The main focus throughout both extravagant and more intimate tracks is a careful dedication to how things unfold. Take the aforementioned “John doe Arise”; it slowly builds on the main wind instrument line that informs its beginning, constructing the electronic-sounding drums around it and using strings to paint the tapestry of the background. It slowly generates more and more iterations and approaches on these sounds, bringing the track to an extremely rewarding middle passages, speckled with ethereal vocals that lift the listener as much as they do its titular protagonist, leading us onwards towards the end.

This kind of attention to structure is replete throughout the album and is its too strength. In other works, the sheer amount of influences, tones and ideas would have been overwhelming; John Doe holds no bars. But through clever composition and impeccable sound design, every detail is picked out in beautiful resolution and loving care, brought to our ears in their own place and time. This makes the album both an immediate joy to listen, as pleasing aesthetics wash over us, and an intricate creation which invites further listening and exploration. It thus has the attribute of all great art, making it emotional impactful while also enticing the intellect and crooning to use to come closer and sink into the myriad layers of meaning contained within.

-Eden Kupermintz

Mitski Be the Cowboy

I’ll be honest, I was way late to hop onto the Mitski train, well after her previous album, 2016’s Puberty 2, became a critical and indie-crossover hit. I did finally listen to Puberty 2 pretty recently and found I really enjoyed it and the Japanese-American songwriter’s approach to lean, guitar-driven indie rock. Her follow-up to that album, Be the Cowboy, though, is very much not the same album. Guitars rarely play a lead role on the album’s 14 tracks, more often favoring piano, synths, or more elaborate instrumental arrangements with strings and horns. Just as rare are tracks following any sort of conventional indie rock path, instead existing in a place sharing characteristics with St. Vincent’s more abstract and jagged art pop/rock, Bjork’s impressionistic strain of pop, and perhaps Deerhoof’s unclassifiable experimental flair for sugary pop hooks over jagged riffs and unexpected chord progressions and turns.

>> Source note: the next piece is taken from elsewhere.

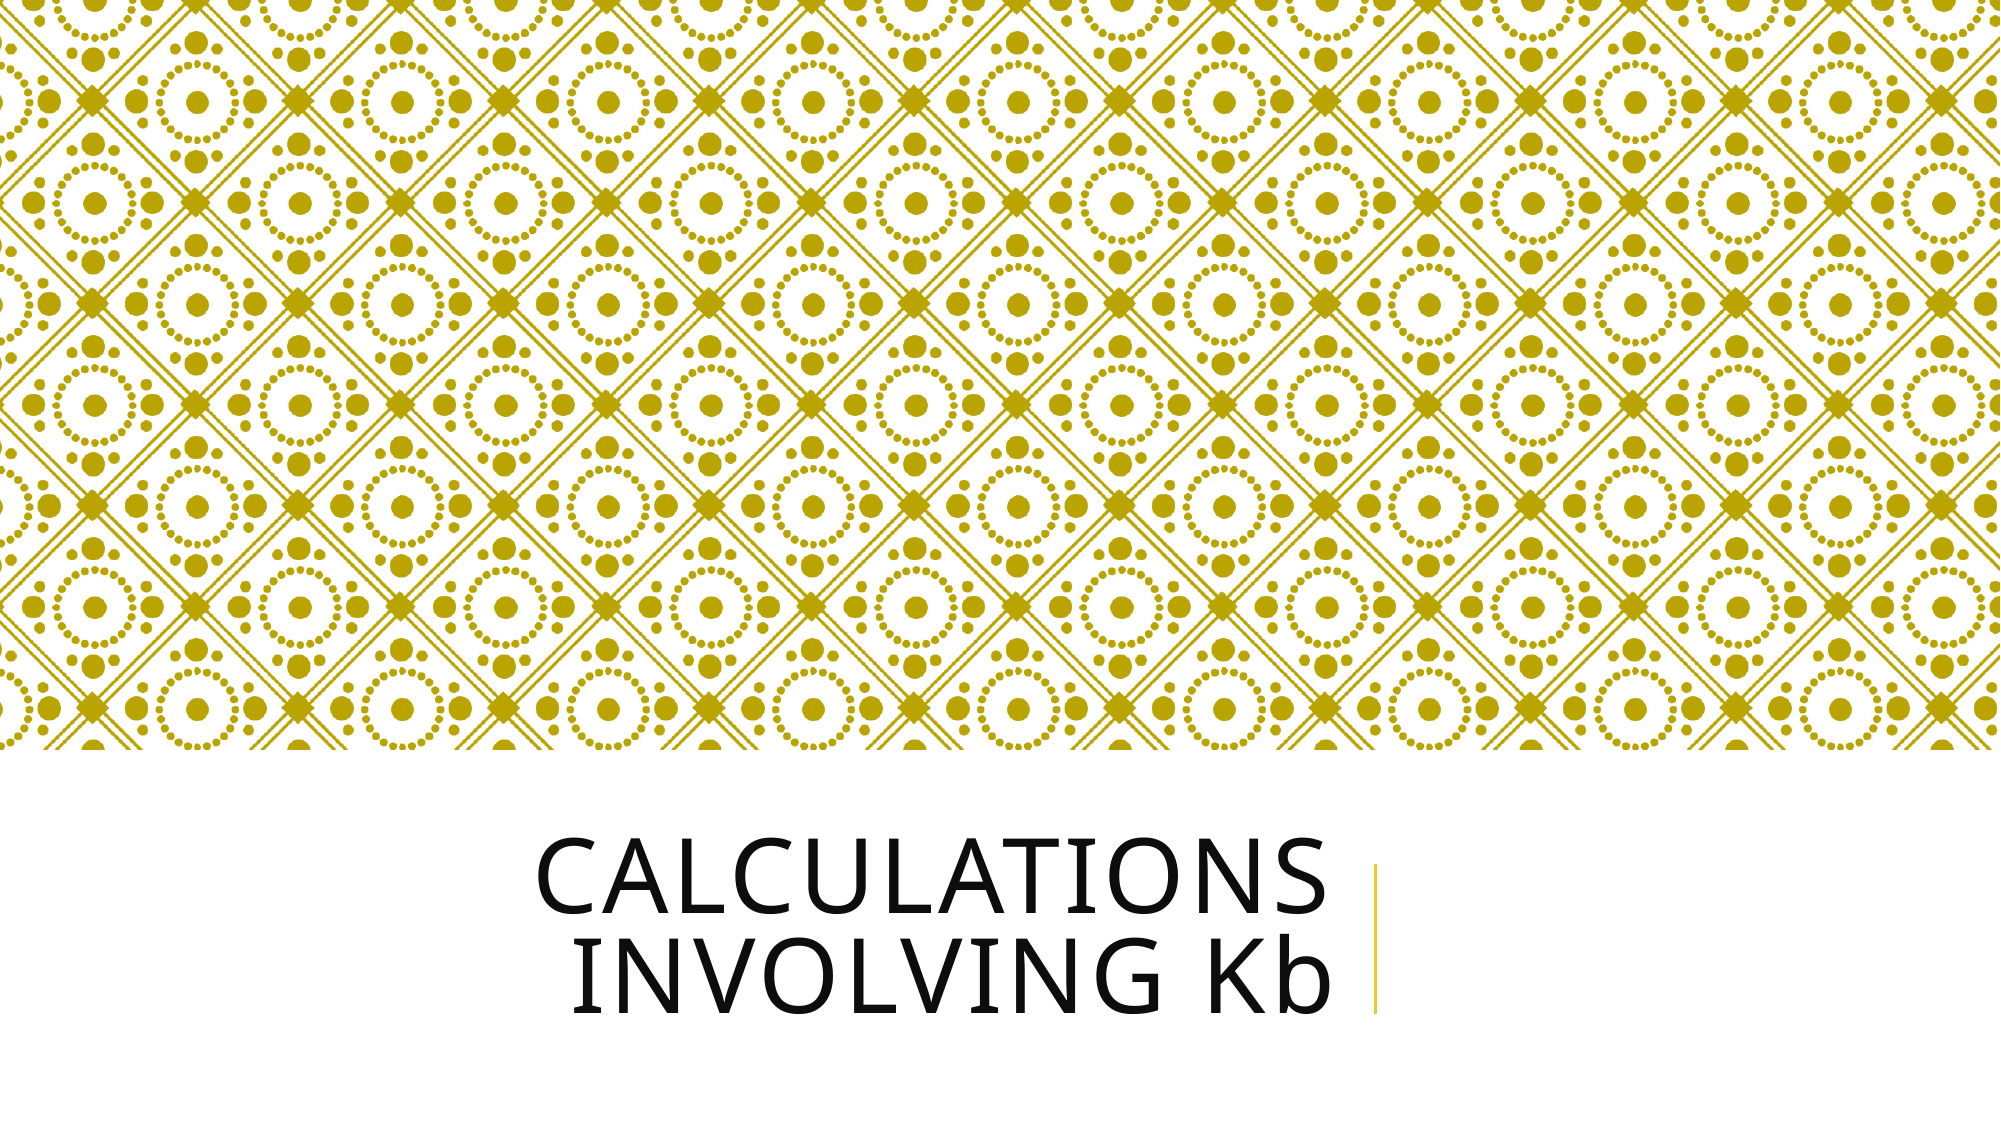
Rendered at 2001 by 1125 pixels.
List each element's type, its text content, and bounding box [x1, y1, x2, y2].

title Calculations involving Kb [75, 813, 1350, 1054]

What is also immediately evident throughout Be the Cowboy is Mitski’s longing for connection and meaningful relationships, which only appears to have been exacerbated by the unrelenting lifestyle of a popular touring musician. This is most obvious on tracks like “Nobody” that are front-and-center about Mitski’s feelings of despair and loneliness: “And I don’t want your pity / I just want somebody near me; And I know no one will save me / I’m just asking for a kiss / Give me one good movie kiss / And I’ll be alright.” Though many of the songs are clearly not intended to be autobiographical, the characters and protagonists that fill the album represent aspects of the artist’s own insecurities, her hopes and dreams, and her fears. Beneath the gauzy, sometimes downright-upbeat and peppy exterior lies an album of heartbreak, regret, and the bitter nostalgia one feels as they can feel what should have been the “best years of their life” of their youth slip away, leaving behind a hollow, cold shell just trying to make it through the world.

What hasn’t changed in Be the Cowboy is Mitski’s seemingly unparalleled ability to write instantly-memorable songs in the most economic ways possible. Spanning at just over a half hour in length, only two tracks exceed the three-minute mark, with most somewhere between 2 and 2 ½ minutes. Most songs don’t follow a traditional verse/chorus structure exactly, instead flowing from one piece to another and either exploding into a burst of energy or simply wrapping themselves up neatly without further development. For someone like myself who struggles to write much of anything, be it music or text, without it turning into an odyssey of some sort, I can’t have anything but a ton of respect for someone who is able to do so much in so little time, especially when it results in easily one of the most addictive and affecting pieces of music this year.